━━━━━ QUOTED PASSAGE ━━━━━
Before moving further, we’ve prepared a video tutorial to to implement string operations on text data in Pandas:
lower() method
To lowercase text data, use the lower() method in Pandas. Let us see an example:
import pandas as pd
# Data to be stored in the Pandas Series
data = ['Jacob', 'Amit', 'TRENT', 'Nathan', 'MaRtIN']
# Create a Series using the Series() method
s = pd.Series(data)
# Display the Series
print("Series: \n", s)
# Convert the text data to lowercase
print("\nLowercase data:\n",s.str.lower())
Output
Series: 0 Jacob 1 Amit 2 TRENT 3 Nathan 4 MaRtIN Lowercase data: 0 jacob 1 amit 2 trent 3 nathan 4 martin
upper() method
To uppercase text data, use the upper() method in Pandas. Let us see an example:
import pandas as pd
# Data to be stored in the Pandas Series
data = ['jaCoB', 'Amit', 'trent', 'Nathan', 'MaRtIN']
# Create a Series using the Series() method
s = pd.Series(data)
# Display the Series
print("Series: \n", s)
# Convert the text data to uppercase
print("\nUppercase data:\n",s.str.upper())
━━━━━ DATASET EXTRACT ━━━━━
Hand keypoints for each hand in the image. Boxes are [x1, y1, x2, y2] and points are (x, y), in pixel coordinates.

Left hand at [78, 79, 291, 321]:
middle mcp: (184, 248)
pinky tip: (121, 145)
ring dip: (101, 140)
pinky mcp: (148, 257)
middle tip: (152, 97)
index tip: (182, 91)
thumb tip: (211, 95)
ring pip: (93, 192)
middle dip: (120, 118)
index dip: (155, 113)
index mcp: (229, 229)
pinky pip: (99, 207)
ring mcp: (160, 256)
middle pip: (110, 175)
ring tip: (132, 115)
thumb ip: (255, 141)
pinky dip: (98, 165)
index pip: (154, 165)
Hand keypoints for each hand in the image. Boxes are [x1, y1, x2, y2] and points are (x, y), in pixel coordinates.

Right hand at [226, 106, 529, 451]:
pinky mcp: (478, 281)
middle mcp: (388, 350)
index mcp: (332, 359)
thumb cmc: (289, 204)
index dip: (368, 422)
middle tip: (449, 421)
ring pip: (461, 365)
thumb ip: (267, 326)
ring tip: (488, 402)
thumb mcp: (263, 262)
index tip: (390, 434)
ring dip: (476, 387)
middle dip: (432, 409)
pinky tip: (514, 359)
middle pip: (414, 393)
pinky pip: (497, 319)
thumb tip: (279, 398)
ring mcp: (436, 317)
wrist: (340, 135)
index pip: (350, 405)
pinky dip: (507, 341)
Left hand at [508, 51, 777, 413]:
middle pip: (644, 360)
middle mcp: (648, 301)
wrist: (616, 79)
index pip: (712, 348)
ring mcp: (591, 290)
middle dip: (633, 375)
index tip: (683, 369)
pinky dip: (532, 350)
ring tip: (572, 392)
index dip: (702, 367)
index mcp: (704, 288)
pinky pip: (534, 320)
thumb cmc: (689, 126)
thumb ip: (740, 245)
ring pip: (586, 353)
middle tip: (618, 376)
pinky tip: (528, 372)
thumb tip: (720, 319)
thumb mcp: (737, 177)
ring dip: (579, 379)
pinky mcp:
━━━━━
* _TASKS FOR THIS EXERCISE_
a. In the Pandas string tutorial, which list of names is stored in the Series for the lowercase example?
b. Using the Pandas string tutorial, explain why "TRENT" and "MaRtIN" appear as "trent" and "martin" under "Lowercase data" in the output.
c. Continue the Pandas string tutorial from its last line.

* _WRITTEN RESPONSES_
a. ['Jacob', 'Amit', 'TRENT', 'Nathan', 'MaRtIN']

b. The code calls s.str.lower() on the Series, and the tutorial says the lower() method lowercases text data. Every name is converted to lowercase, so "TRENT" becomes "trent" and "MaRtIN" becomes "martin."

c.
Output
Series: 0 jaCoB 1 Amit 2 trent 3 Nathan 4 MaRtIN Uppercase data: 0 JACOB 1 AMIT 2 TRENT 3 NATHAN 4 MARTIN
title() method
To convert the text data to camel case, use the title() method in Pandas. Let us see an example:
import pandas as pd
# Data to be stored in the Pandas Series
data = ['jaCoB', 'Amit', 'trent', 'NATHan', 'MaRtIN']
# Create a Series using the Series() method
s = pd.Series(data)
# Display the Series
print("Series: \n", s)
# Convert the text data to camel case
print("\nCamel case data:\n",s.str.title())
Output
Series: 0 jaCoB 1 Amit 2 trent 3 NATHan 4 MaRtIN Camel case data: 0 Jacob 1 Amit 2 Trent 3 Nathan 4 Martin
len() method
To get the length of each element in the Series, use the len() method in Pandas. Let us see an example:
import pandas as pd
# Data to be stored in the Pandas Series
data = ['Jacob Oram', 'Amit', 'Trent', 'Nathan Lyon', 'Martin']
# Create a Series using the Series() method
s = pd.Series(data)
# Display the Series
print("Series: \n", s)
# Get the length of each element
print("\nLength:\n",s.str.len())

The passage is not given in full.